To help you make the all-important decision of how you’re going to pay for your car, be sure to check out this guide to all-things car finance before you sign on the dotted line.
Hire Purchase (HP) is a finance agreement that involves paying an initial deposit, although some lenders do not require a deposit, after which a finance company hires you the vehicle for the period of the agreement and then sells you the car for the Optional Final Payment, usually just £10, when all the contracted payments have been made. The amount financed is paid back in fixed monthly instalments over an agreed period; the deposit size and monthly payment amount will be determined by the cost of the car, the interest rate (APR) and the length of your agreement.
After the agreement has been paid off, the car is yours outright. This means HP agreements don’t include any terms and conditions regarding mileage or wear and tear.
If you want to eventually own the car, and you have a budget that suits fixed monthly repayments, then a Hire Purchase is potentially a good idea. Likewise, a disposable income that’s unlikely to decrease over the agreement term will stand you in good stead.
Also known as leasing, Personal Contract Hiring (PCH) is much like renting a vehicle when you’re on holiday – just for a longer duration of time. You’ll pay a sum up front, followed by regular monthly payments before you give the car back.
You’ll sign a contract with the lease provider in order to determined how many miles you can cover along with the size of your monthly payments, which is usually calculated as a multiple of the monthly payments.
If you don’t want to own a car, like to be able to change vehicles at fixed intervals, PCH is a good idea. Additionally, if you’re the kind of person who likes driving cars that you wouldn’t normally be able to afford, then this may be the finance option for you.
Similar to the above, a Personal Contract Purchase (PCP) involves an initial deposit, a series of monthly payments and the return of the car to the finance company, provided it’s in a reasonable condition for its age and mileage.
This time around, however, if you decide you want to keep the car, you’ll have the option to buy it outright in return for the final payment, also known as a “balloon payment”.
This price, along with the monthly amount, depends on the size of the deposit, the cost of the car, its interest rate and how much the finance company calculates the value to be at the end of the agreement. This amount is known as the Guaranteed Minimum Future Value (GMFV).
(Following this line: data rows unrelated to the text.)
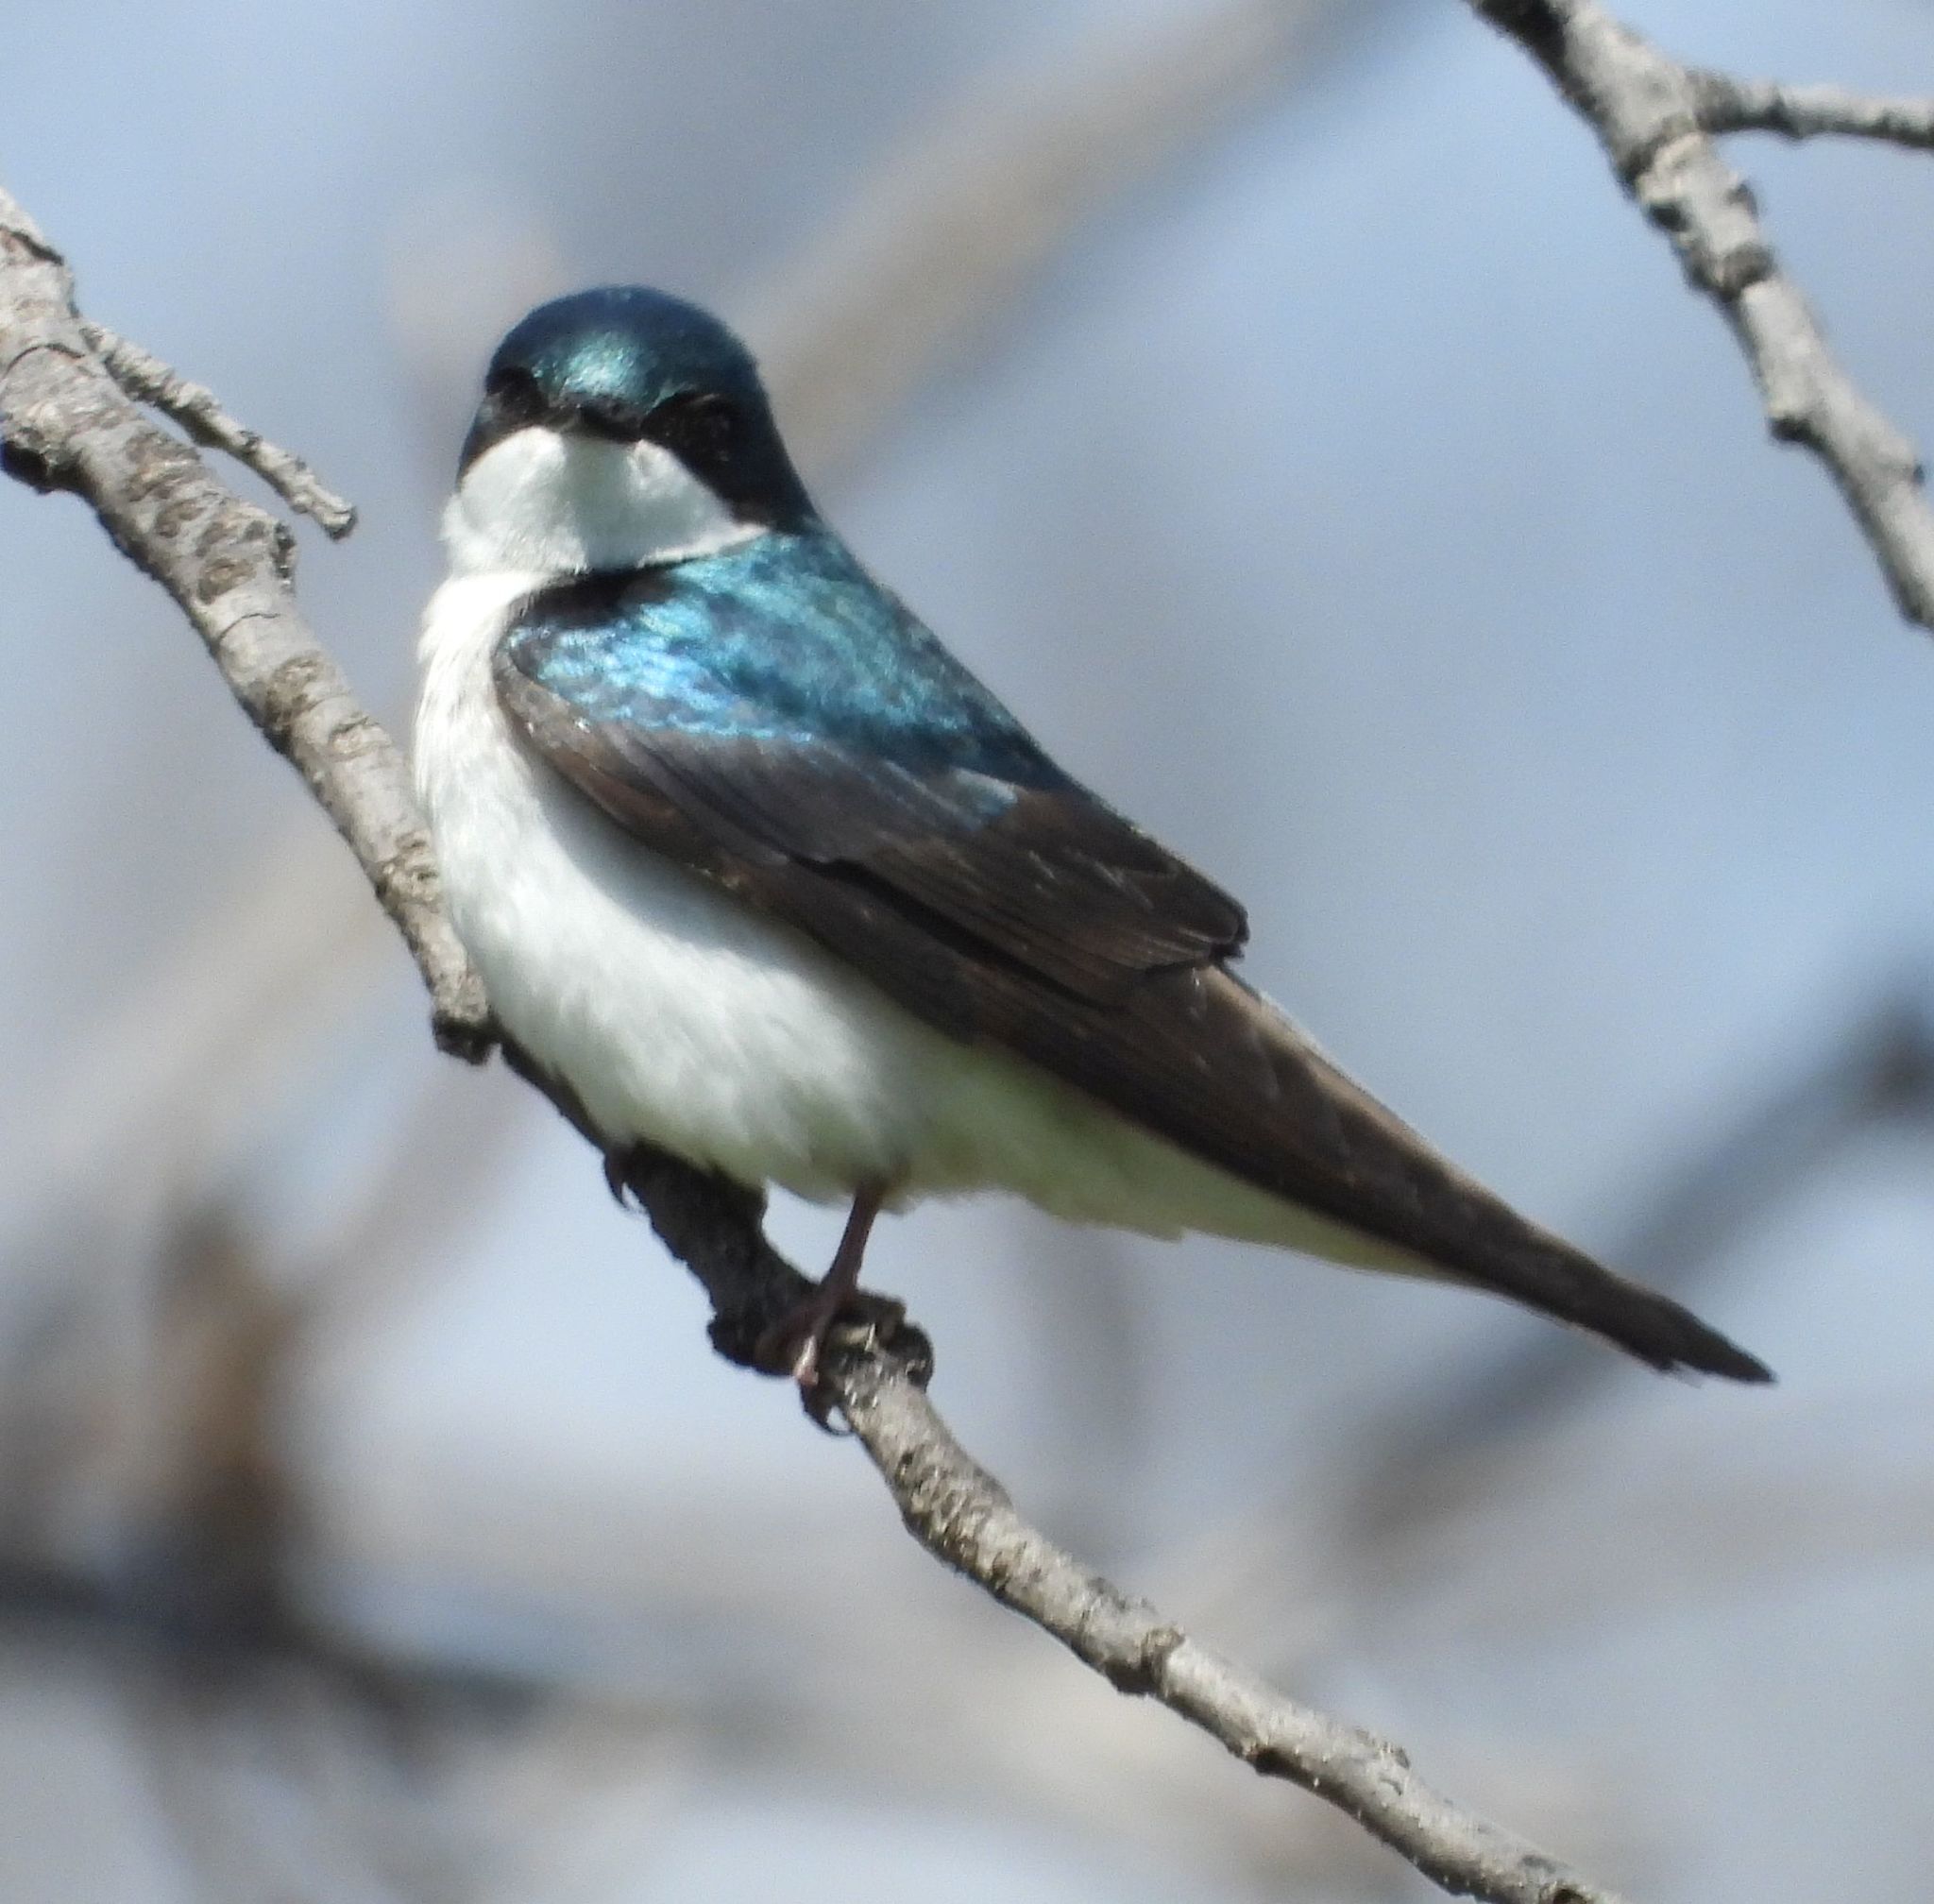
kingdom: Animalia
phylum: Chordata
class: Aves
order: Passeriformes
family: Hirundinidae
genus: Tachycineta
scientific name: Tachycineta bicolor
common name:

A PCP contract will usually set out the expected condition of the car upon return, as well as how many miles you’ll be allowed to cover.
If you’re looking for lower monthly payments than other financing options, but also like the flexibility once you’ve reached the end of your agreement, then opt for the PCP option. Likewise, people who are confident of the mileage they’ll rack up and can accurately determine how much they’ll need would do well to go for it.